The plugin only accepts annotations with "schema":2. Schema 1 (the legacy wrap_token design) is rejected with a clear error so an operator never silently runs in an inconsistent state during upgrade.

Upgrade path — when moving from a v1 webhook + v1 plugin deployment to v2:

  1. Set nri.enabled: false in helm values and apply. New pods now inject literal credentials in PodSpec (legacy mode, byte-identical to pre-NRI behavior).
  2. Upgrade the webhook and plugin Deployment/DaemonSet images together.
  3. Set nri.enabled: true and apply.

If you upgrade hot (without disabling NRI), pods admitted by an old webhook just before the upgrade will hit the new plugin and be rejected with unsupported nri-mapping schema version 1. Container starts with placeholder, app crashes with bad cred, kubelet restarts it. Within a few seconds the new webhook is admitting v2 annotations and recovery is automatic — but expect ~30 seconds of pod CrashLoop noise during the window. Cleaner to drain.

Hardening checklist

  • Set resource requests on the DS so it is not OOM-killed on memory pressure
  • Use priorityClass: system-node-critical to make eviction less likely
  • Monitor NRIPluginMissingOnNode (above) and vdbi_nri_unwrap_failures_total{reason="fetch_error"}
  • Apply the Kyverno policy at helm/policies/kyverno-restrict-nri-socket.yaml to block hostPath mounts of /var/run/nri and /opt/nri outside the plugin's namespace
  • On RHEL/CoreOS leave SELinux enforcing; do not run user pods with seLinuxOptions.type: spc_t

Trust posture

The cache file at /run/vault-db-injector/nri/cache.json contains unwrapped credentials in cleartext, perms 0600 root:root, on tmpfs. The same posture applies to:

  • kubelet's projected service-account tokens at /var/lib/kubelet/pods/<UID>/volumes/kubernetes.io~projected/...
  • Any Secret mounted as a volume

A root-on-node attacker can already read /proc/<pid>/environ of every container, so the cache adds no new attack surface beyond what root already has. The cache is never on persistent disk (tmpfs) and never in backups (/run is excluded by every node backup tool).

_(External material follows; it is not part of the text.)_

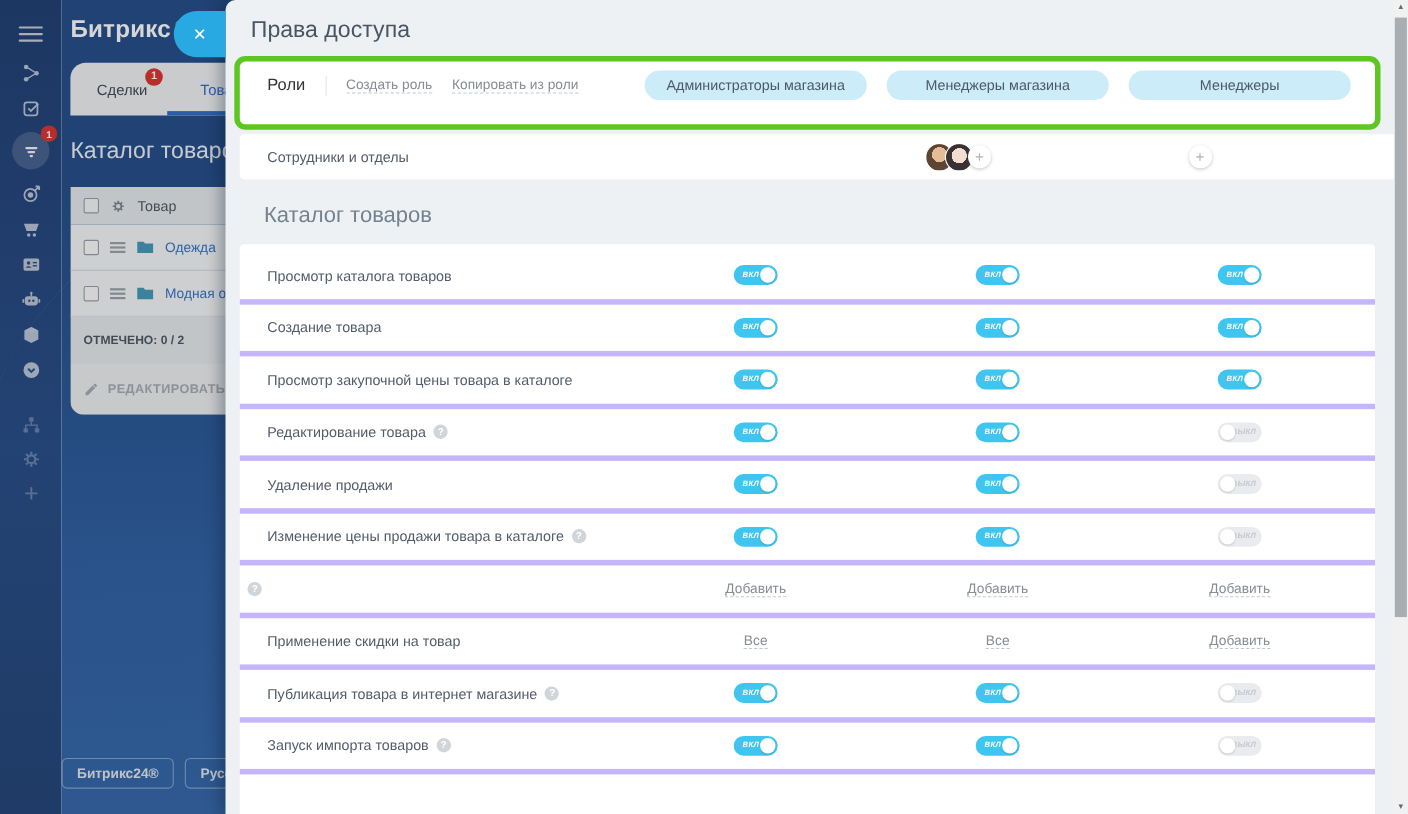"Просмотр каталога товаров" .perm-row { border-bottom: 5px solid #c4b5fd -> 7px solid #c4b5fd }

A pod that mounts hostPath /run AND runs as UID 0 (root) can read the cache. PSA restricted and baseline profiles forbid hostPath mounts entirely, which is the recommended baseline for user namespaces. The Kyverno policy referenced above does not currently include /run/vault-db-injector because PSA covers it; if you must keep baseline off and root-on-pod allowed, extend the Kyverno policy manually.